Burpee Box Jump Over: Athlete should be able to complete each round in no more than three sets with short rests. Scale repetitions and/or box height accordingly. Scale burpee to squat thrust and jump over to step-up and over.
Pullup: Athlete should be able to complete each round in no more than three sets with short rests. Scale repetitions accordingly.
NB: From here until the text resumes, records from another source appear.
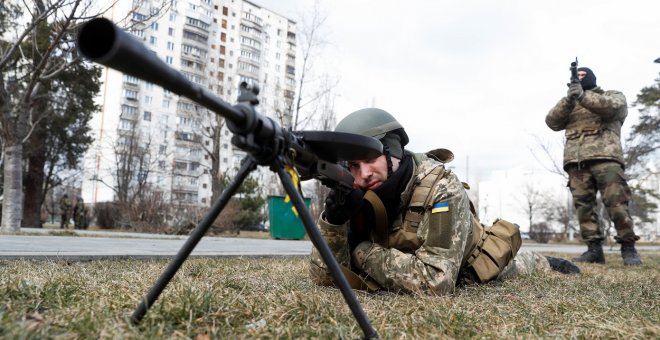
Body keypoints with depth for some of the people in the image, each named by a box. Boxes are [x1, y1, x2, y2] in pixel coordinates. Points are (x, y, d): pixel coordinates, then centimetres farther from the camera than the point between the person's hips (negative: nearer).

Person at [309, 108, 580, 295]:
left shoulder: (442, 188, -43)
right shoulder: (359, 197, -28)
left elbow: (435, 281, -51)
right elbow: (324, 276, -27)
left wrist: (365, 251, -43)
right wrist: (332, 220, -44)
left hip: (473, 271, -5)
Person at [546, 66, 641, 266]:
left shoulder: (614, 96, 20)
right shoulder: (568, 105, 27)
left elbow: (613, 107, -6)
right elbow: (552, 122, 7)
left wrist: (584, 96, -21)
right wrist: (568, 100, -8)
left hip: (605, 156, -3)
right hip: (576, 161, 3)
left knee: (616, 202, -12)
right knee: (583, 205, -4)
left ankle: (628, 247, -4)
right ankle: (594, 249, -2)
Scale movement to jumping pullup.

Thursday 3-21-19

Level 1

Dumbbell Bench Press
10RM, then 90%x10x2


Level 2

10-10-10-10-10

Notes
To clarify, 90% is of today's 10RM.
If you have athletes strong enough that your dumbbells don't go heavy enough to 10RM, instead have them perform 1 x Max Reps with the heaviest dumbbells you have, followed by 2 sets of 1/2 max reps.


WOD


Level 1 + 2

3 Rounds for Quality:
500m Row or 400m Run,
1:00 Rest
0:30-0:45 Side Plank/side
1:00 Rest
30  Unbroken KB swings
1:00 Rest

Notes
Athletes should be working at a steady pace with a focus on perfect execution. They should feel like they're working, but not fatiguing.
KB Windmill: Light and controlled, emphasis on gradually increasing range of motion.


Friday 3-22-19

CrossFit Open WOD 19.5


Doors open at 4pm. All members are welcome to join!